|Jarosz, Andrew - MICHIGAN STATE UNIVERSITY|
Submitted to: American Chemical Society National Meeting
Publication Type: Abstract Only
Publication Acceptance Date: August 28, 2005
Publication Date: August 28, 2005
Citation: Desjardins, A.E., Maragos, C.M., Jarosz, A. 2005. Emerging mycotoxins: the case for nivalenol. American Chemical Society National Meeting. Technical Abstract: The fungus Fusarium graminearum contaminates cereal grain with 8-keto trichothecene mycotoxins, mainly nivalenol and 4-deoxynivalenol. In most animal studies to date, nivalenol has proven more toxic than deoxynivalenol and is thus of added concern for food safety. DNA sequence analysis indicates that nivalenol is the ancestral trait, and that deoxynivalenol-production in F. graminearum evolved by point mutations and deletions in the cytochrome P450 that is responsible for C4-oxygenation. Limited surveys to date indicate that nivalenol contaminates grain worldwide, but is rare in North America, where deoxynivalenol-producing populations are now dominant.

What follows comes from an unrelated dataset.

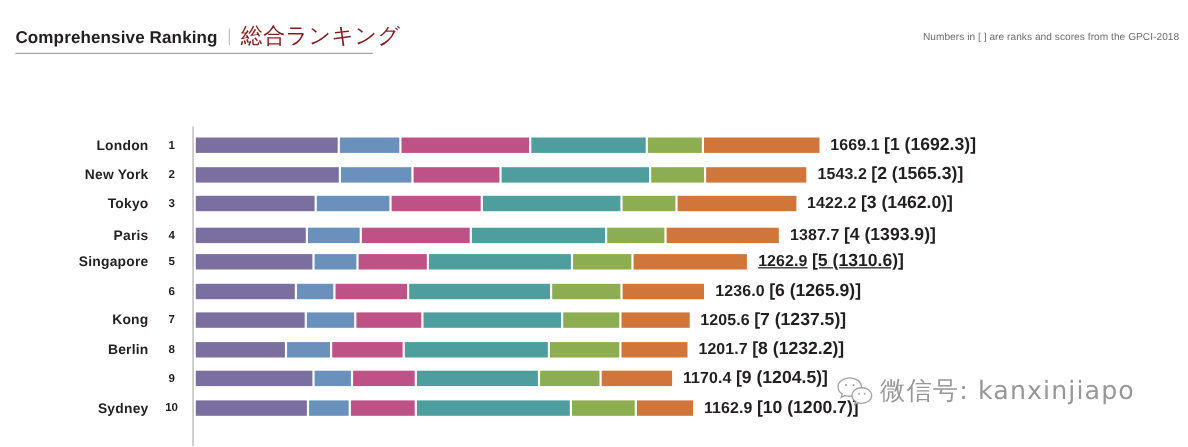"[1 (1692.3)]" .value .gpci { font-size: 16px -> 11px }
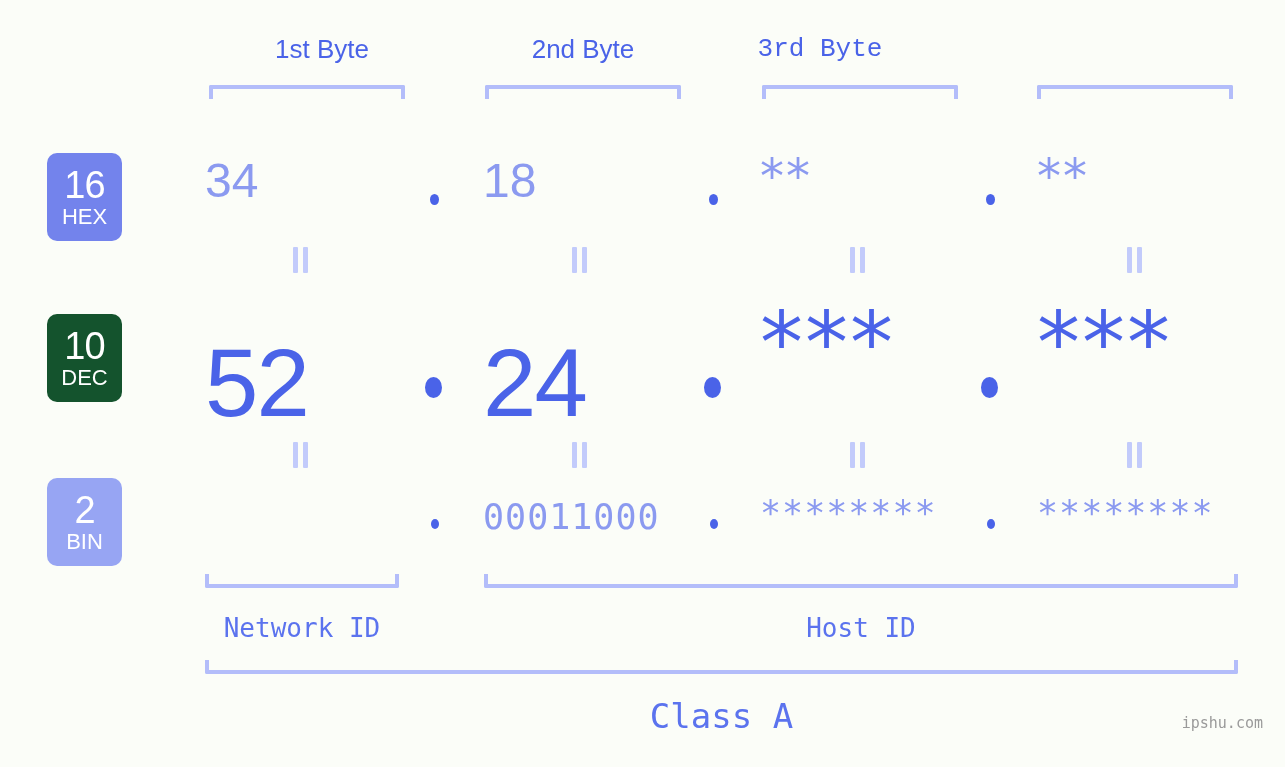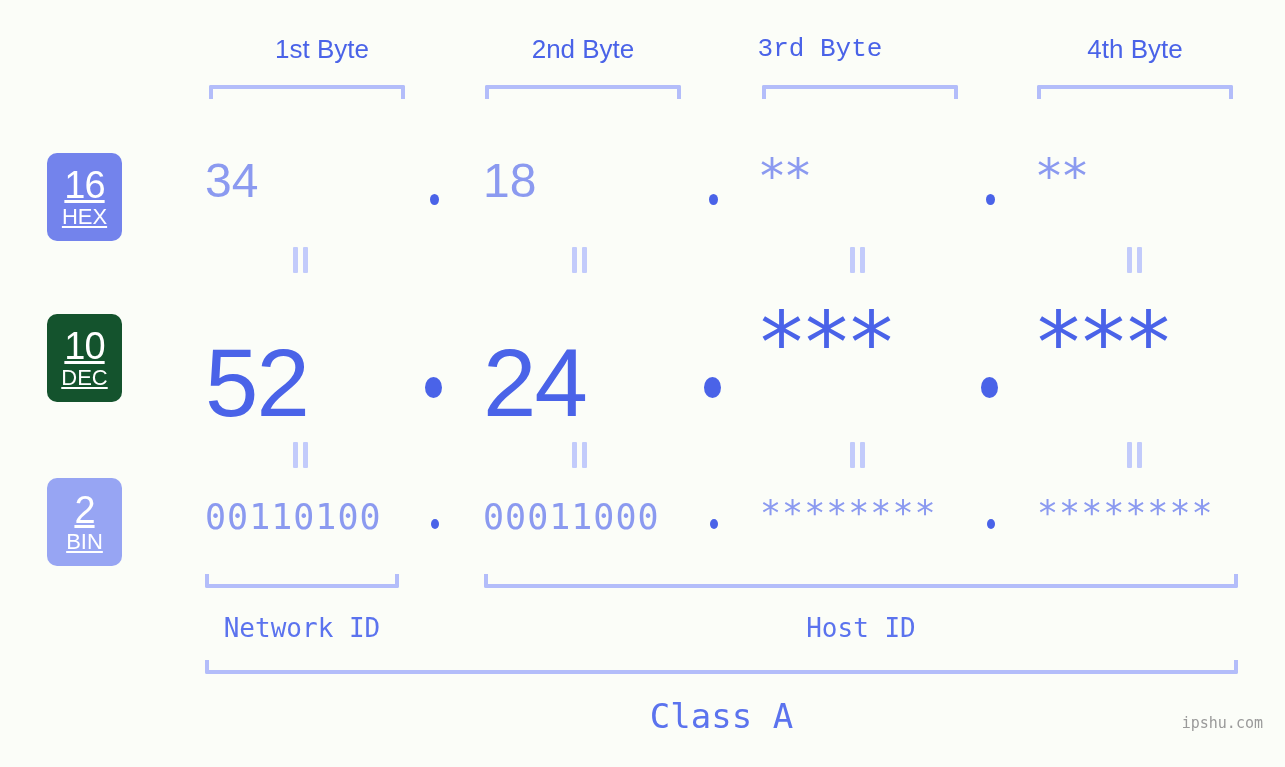"4th Byte" div.byte-label { html: <div>4th Byte</div> -> none }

Effective risk management of nivalenol requires development and application of improved methods to monitor this mycotoxin in grain. Risk management of nivalenol is also affected by the complex genetic structure of F. graminearum populations, which are known to be highly variable on a worldwide basis with regard to patterns of trichothecene production and virulence on maize, wheat, and other cereal crops.